What Blocking Your Number Doesn't Do
There's a common misconception that hiding your caller ID makes you completely anonymous. It doesn't — at least not technically.
- Your carrier always knows your number. The suppression only affects what's shown to the recipient.
- Law enforcement can subpoena call records regardless of whether your number was displayed.
- Some third-party caller ID services (like Hiya or Truecaller) can sometimes identify numbers even when suppressed, depending on their database methods.
- Call tracking services used by businesses may or may not log suppressed numbers, depending on their setup.
Blocking your number is a privacy measure, not an anonymity guarantee.
When *67 Doesn't Work
There are specific situations where the per-call suppression code won't achieve what you expect:
- Toll-free numbers (800, 888, 877, etc.) — These numbers have Automatic Number Identification (ANI), a separate system from caller ID that often delivers your number regardless of suppression.
- Some app-based calls (WhatsApp, FaceTime, etc.) — These use internet-based call routing. Blocking your number in your phone's settings doesn't carry over; the app itself determines what information is shared.
- Calls to your own carrier's service lines — Carriers may bypass suppression for internal routing purposes.
The Difference Between One-Time and Permanent Suppression
Both approaches are legitimate, but they serve different users.
*One-time suppression (67) works well if you occasionally need privacy on specific calls — contacting someone you don't know, calling a business you'd rather not be on a mailing list for, or handling a sensitive personal situation.

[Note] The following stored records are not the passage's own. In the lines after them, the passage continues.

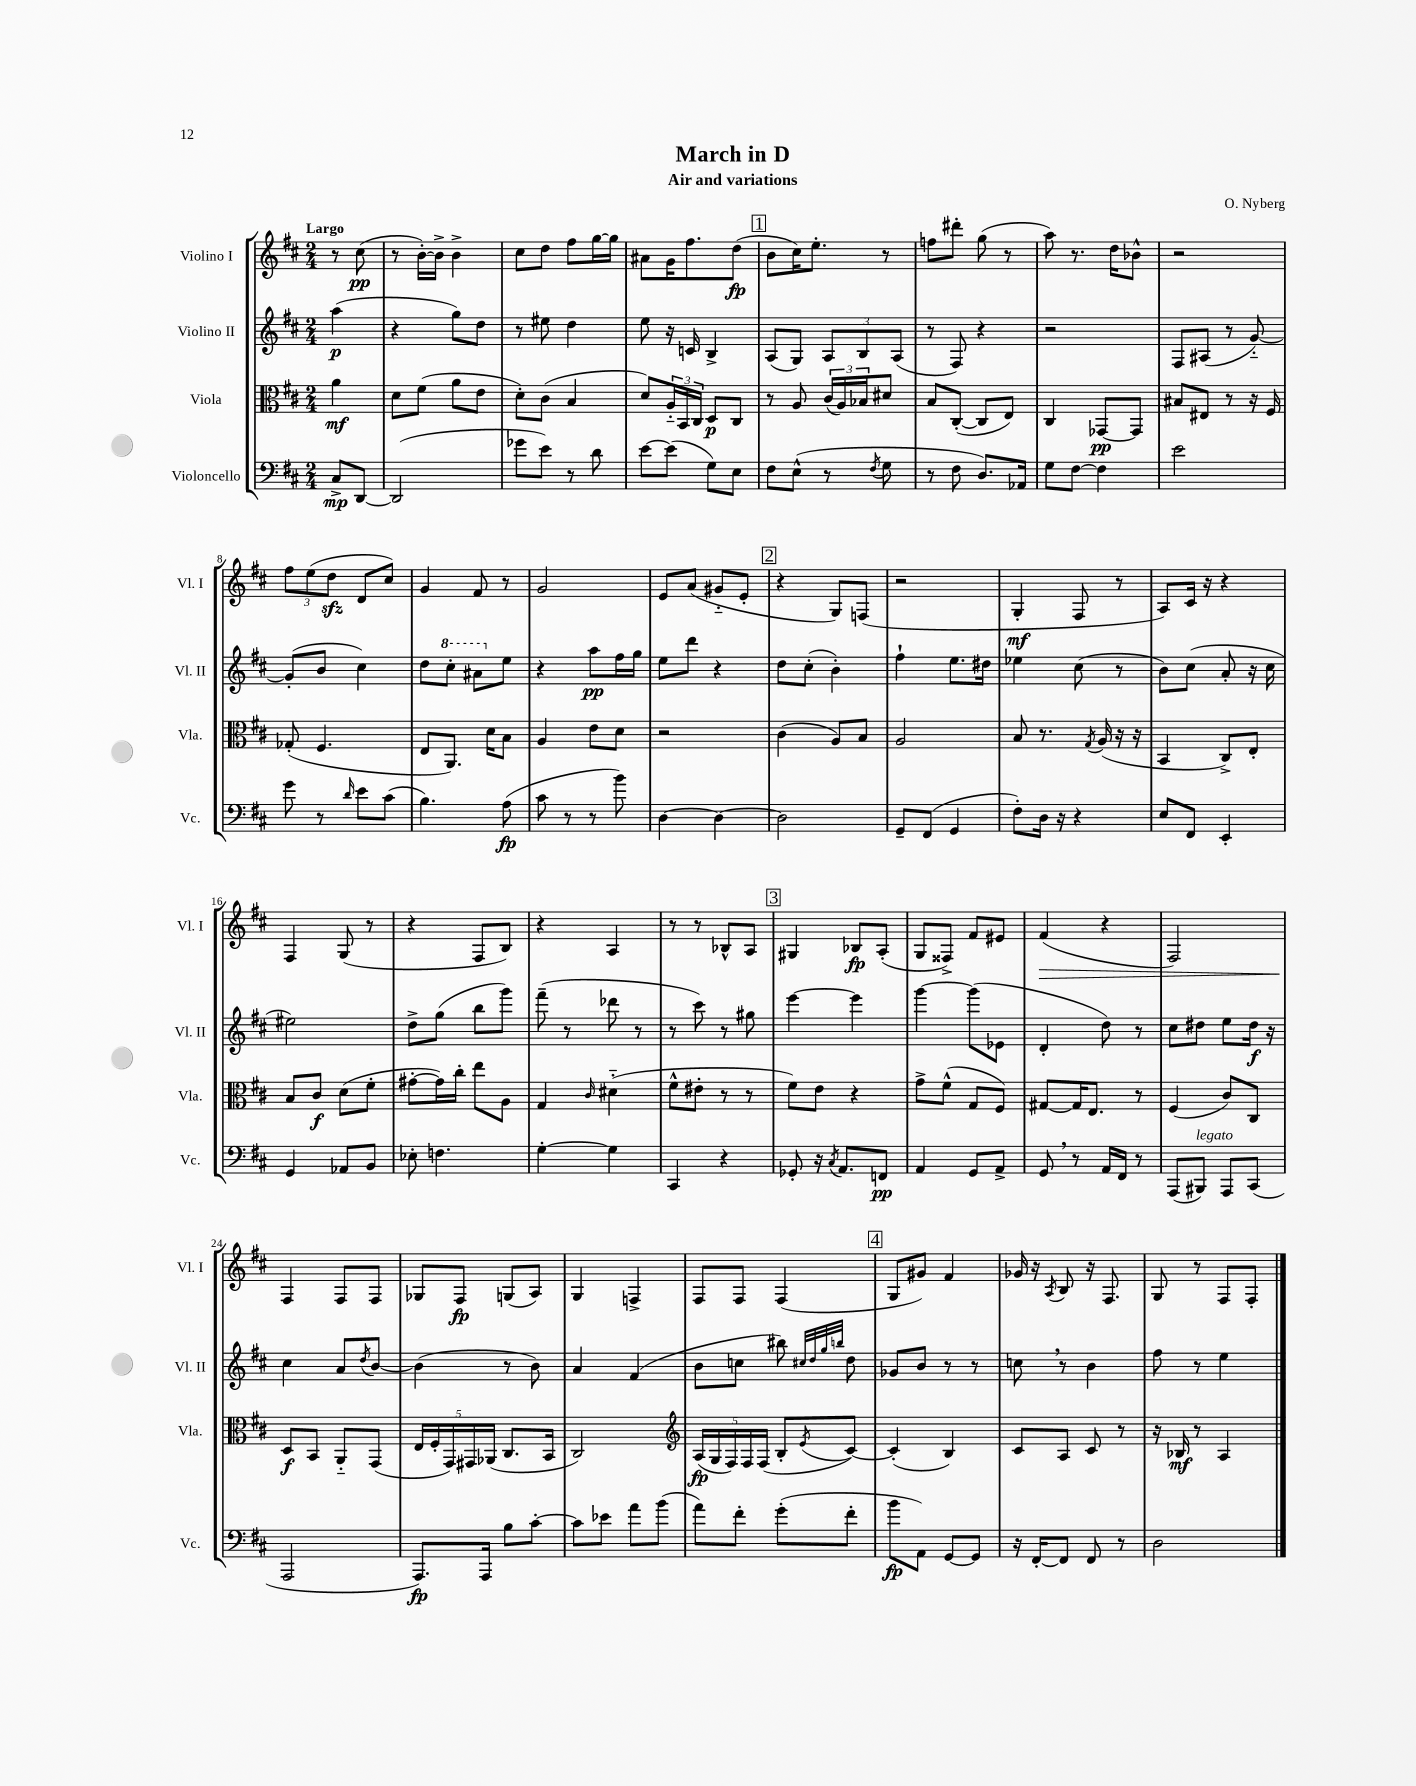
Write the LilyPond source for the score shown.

\header { title = "March in D" composer = "O. Nyberg" subtitle = "Air and variations" }
<<
\new StaffGroup <<
\new Staff = "s0" \with { instrumentName = "Violino I" shortInstrumentName = "Vl. I" } {
    \clef treble \key d \major \numericTimeSignature \time 2/4 \partial 4 \tempo "Largo"
    r8 cis''8\pp( |
    r8 b'16~-.) b'16-> b'4-> |
    cis''8 d''8 fis''8 g''16~ g''16 |
    ais'8 g'16 fis''8. d''8\fp( |
    \mark \markup { \box "1" } b'8 cis''16) e''8.-. r8 |
    f''8 dis'''8-. g''8( r8 |
    a''8) r8. d''16 bes'8-^ |
    r2 |
    \tuplet 3/2 { fis''8 e''8( d''8\sfz } d'8 cis''8) |
    g'4 fis'8 r8 |
    g'2 |
    e'8 a'8( gis'8-_ e'8-. |
    \mark \markup { \box "2" } r4 g8) f8( |
    r2 |
    g4-.\mf fis8 r8 |
    a8) cis'16 r16 r4 |
    fis4 g8( r8 |
    r4 fis8 b8) |
    r4 a4 |
    r8 r8 bes8-^ a8 |
    \mark \markup { \box "3" } gis4 bes8\fp a8-.( |
    g8 fisis8->) fis'8 eis'8 |
    fis'4\>( r4 |
    fis2) |
    fis4\! fis8 fis8 |
    ges8 fis8\fp g8( a8) |
    g4 f4-> |
    fis8 fis8 fis4( |
    \mark \markup { \box "4" } g8 gis'8) fis'4 |
    ges'16 r16 \acciaccatura { a8 } b8 r16 fis8. |
    g8 r8 fis8 fis8-. \bar "|." |
}
\new Staff = "s1" \with { instrumentName = "Violino II" shortInstrumentName = "Vl. II" } {
    \clef treble \key d \major \numericTimeSignature \time 2/4 \partial 4
    a''4\p( |
    r4 g''8) d''8 |
    r8 eis''8 d''4 |
    e''8 r16 c'16 b4-> |
    \mark \markup { \box "1" } a8( g8) \tuplet 3/2 { a8 b8 a8( } |
    r8 fis8) r4 |
    r2 |
    fis8 ais8( r8 g'8~-_) |
    g'8-.( b'8 cis''4) |
    d''8 \ottava #1 cis'''8-. ais''8 \ottava #0 e''8 |
    r4 a''8\pp fis''16 g''16 |
    e''8 d'''8 r4 |
    \mark \markup { \box "2" } d''8 cis''8-.( b'4-.) |
    fis''4-! e''8. dis''16 |
    ees''4 cis''8( r8 |
    b'8) cis''8( a'8-. r16 cis''16 |
    eis''2) |
    d''8-> g''8( b''8 g'''8) |
    fis'''8--( r8 des'''8 r8 |
    r8 cis'''8) r8 gis''8 |
    \mark \markup { \box "3" } e'''4~ e'''4 |
    g'''4~ g'''8( ees'8 |
    d'4-. d''8) r8 |
    cis''8 dis''8 e''8 dis''16\f r16 |
    cis''4 a'8 \acciaccatura { d''8 } b'8~ |
    b'4( r8 b'8) |
    a'4 fis'4( |
    b'8 c''8 bis''8) \grace { cis''32 d''32 g''32 b''32 } d''8 |
    \mark \markup { \box "4" } ges'8 b'8 r8 r8 |
    c''8 \breathe r8 b'4 |
    fis''8 r8 e''4 \bar "|." |
}
\new Staff = "s2" \with { instrumentName = "Viola" shortInstrumentName = "Vla." } {
    \clef alto \key d \major \numericTimeSignature \time 2/4 \partial 4
    a'4\mf |
    d'8 fis'8( a'8 e'8 |
    d'8-.) cis'8( b4 |
    d'8) \tuplet 3/2 { a16-_ b,16 cis16 } d8\p cis8 |
    \mark \markup { \box "1" } r8 a8 \tuplet 3/2 { cis'16( a16) bes16 } dis'8 |
    b8 cis8~-.( cis8 e8) |
    cis4 ges,8~\pp ges,8 |
    bis8 eis8 r8 r16 fis16 |
    ges8-.( fis4. |
    e8 a,8.) d'16 b8 |
    a4 e'8 d'8 |
    r2 |
    \mark \markup { \box "2" } cis'4( a8) b8 |
    a2 |
    b8 r8. \acciaccatura { g8 } a16( r16 r16 |
    b,4 cis8->) e8-. |
    b8 cis'8\f d'8( fis'8-. |
    gis'8~-. gis'16) cis''16-. e''8 a8 |
    g4 \grace { cis'16 } dis'4-_( |
    fis'8-^ eis'8-. r8 r8 |
    \mark \markup { \box "3" } fis'8) e'8 r4 |
    g'8-> fis'8-^( g8 fis8) |
    gis8~ gis16 e8. r8 |
    fis4( cis'8) cis8 |
    d8\f b,8 a,8-_ g,8( |
    \tuplet 5/4 { e16 fis16-. g,16) gis,16 aes,16( } cis8. b,16 |
    cis2) |
    \clef treble \tuplet 5/4 { a16\fp( g16 fis16) fis16 fis16( } b8-. \acciaccatura { e'8 } cis'8~) |
    \mark \markup { \box "4" } cis'4-.( b4) |
    cis'8 a8 cis'8 r8 |
    r16 bes16\mf r8 a4 \bar "|." |
}
\new Staff = "s3" \with { instrumentName = "Violoncello" shortInstrumentName = "Vc." } {
    \clef bass \key d \major \numericTimeSignature \time 2/4 \partial 4
    cis8->\mp d,8~ |
    d,2( |
    ges'8 e'8) r8 d'8 |
    e'8~ e'8( g8) e8 |
    \mark \markup { \box "1" } fis8 e8-^( r8 \acciaccatura { fis8 } g8 |
    r8 fis8 d8.) aes,16 |
    g8 fis8~ fis4 |
    e'2 |
    g'8 r8 \grace { d'16 } e'8 cis'8( |
    b4.) a8\fp( |
    cis'8 r8 r8 b'8) |
    d4~ d4~ |
    \mark \markup { \box "2" } d2 |
    g,8-- fis,8( g,4 |
    fis8-.) d16 r16 r4 |
    e8 fis,8 e,4-. |
    g,4 aes,8 b,8 |
    ees8-. f4. |
    g4~-. g4 |
    cis,4 r4 |
    \mark \markup { \box "3" } ges,8-. r16 \acciaccatura { cis8 } a,8. f,8\pp |
    a,4 g,8 a,8-> |
    g,8 \breathe r8 a,16 fis,16 r8 |
    a,,8( bis,,8^\markup { \italic "legato" }) a,,8 cis,8( |
    a,,2 |
    a,,8.\fp) a,,16 b8 cis'8~-. |
    cis'8 ees'8 a'8 b'8( |
    a'8) fis'8-. g'8-.( fis'8-. |
    \mark \markup { \box "4" } b'8\fp a,8) g,8~ g,8 |
    r16 fis,16~-. fis,8 fis,8 r8 |
    d2 \bar "|." |
}
>>
>>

Permanent suppression (via device or carrier settings) suits people who consistently want to control how their number appears — certain professionals, people managing personal safety concerns, or anyone who simply prefers not to broadcast their number by default.
The tradeoff with permanent suppression is practical: some people and businesses won't answer calls with no caller ID, and certain services require a visible number to function correctly.

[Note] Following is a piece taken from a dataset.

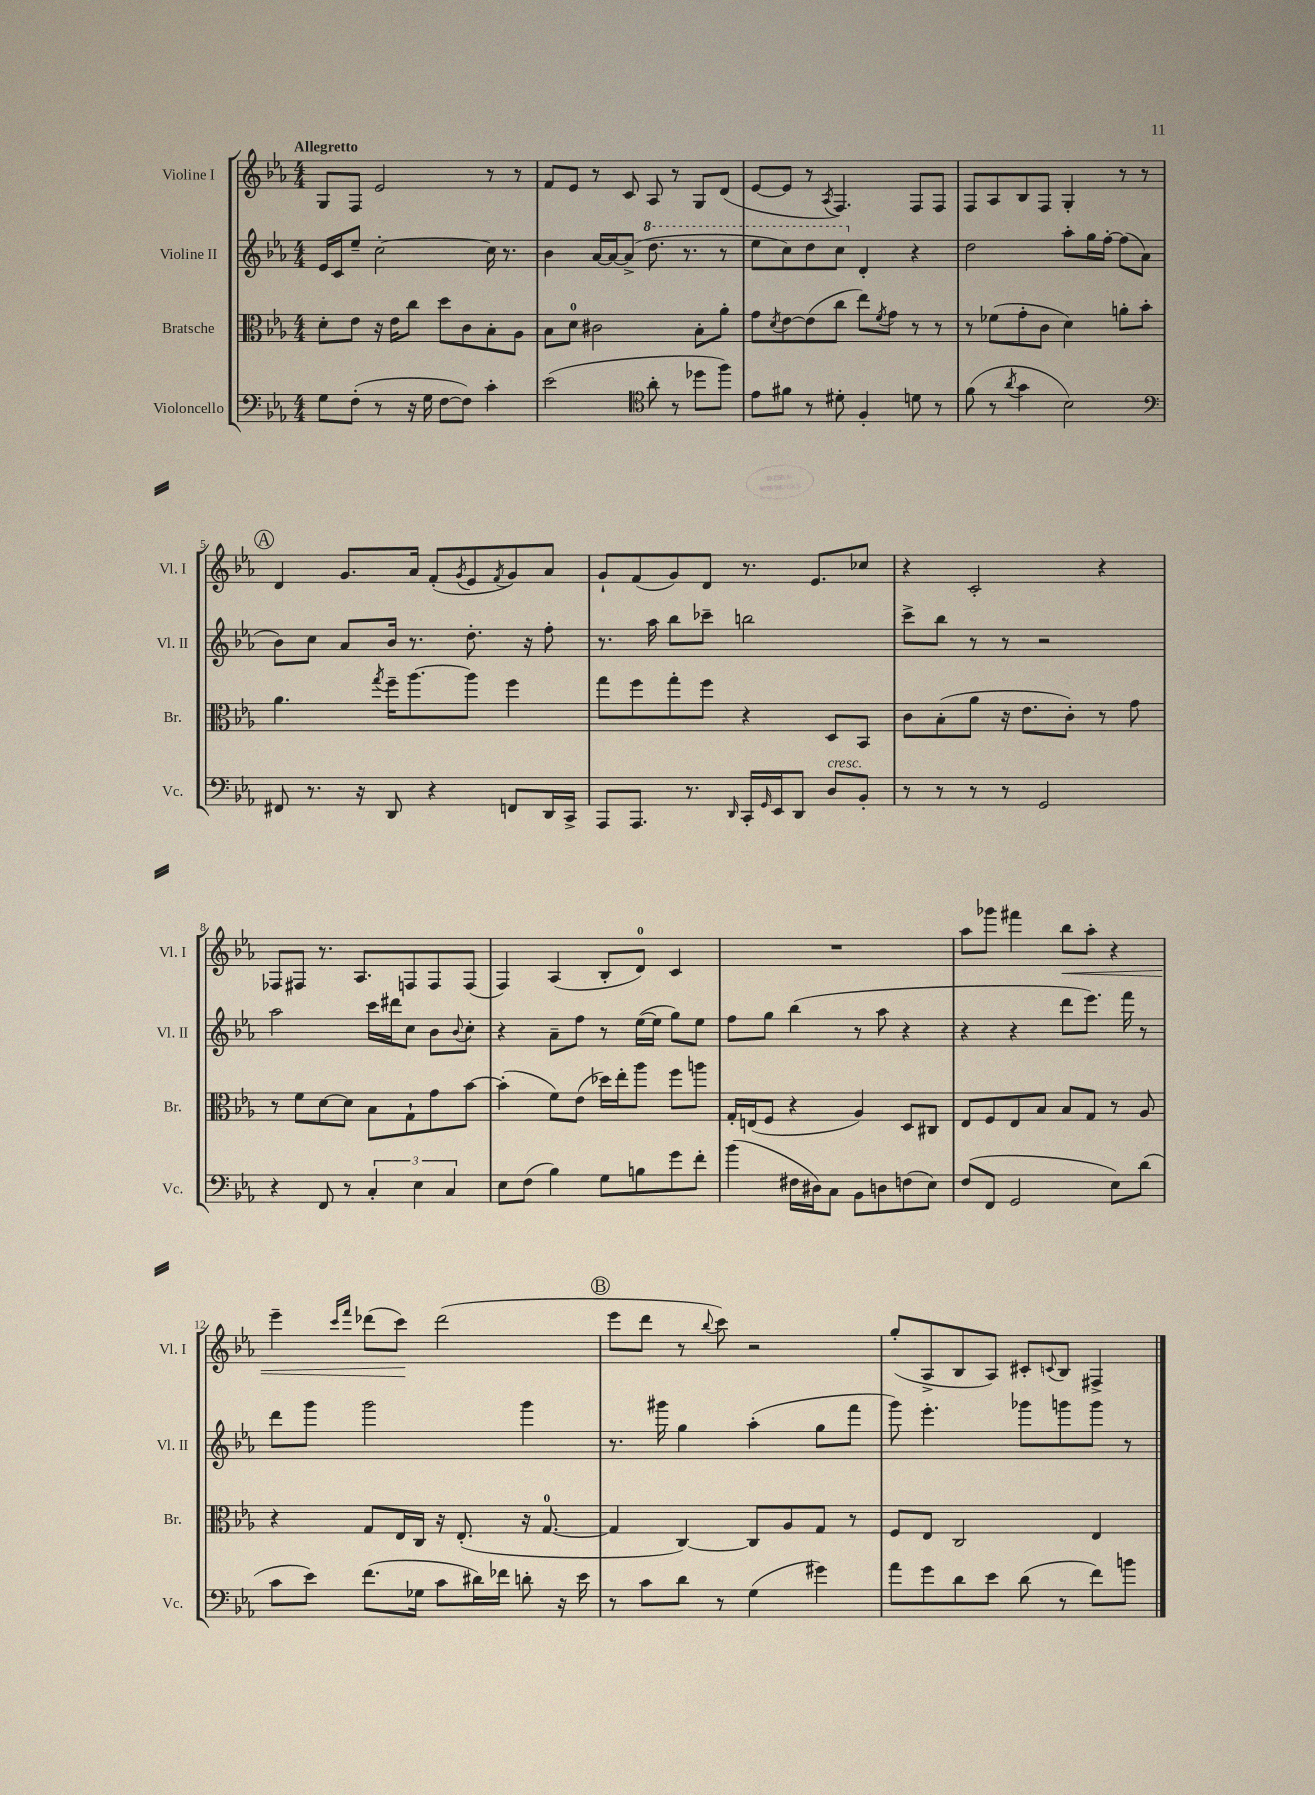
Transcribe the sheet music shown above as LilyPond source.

User Setup Makes All the Difference
Whether caller ID blocking works the way you need it to comes down to more than just knowing the method — it depends on who you're calling, what platform you're using, and what your ongoing privacy needs actually are. Someone making occasional personal calls has a very different situation than someone managing calls across multiple devices or using VoIP for work. The mechanics are consistent, but the right approach for any given person depends entirely on their own setup.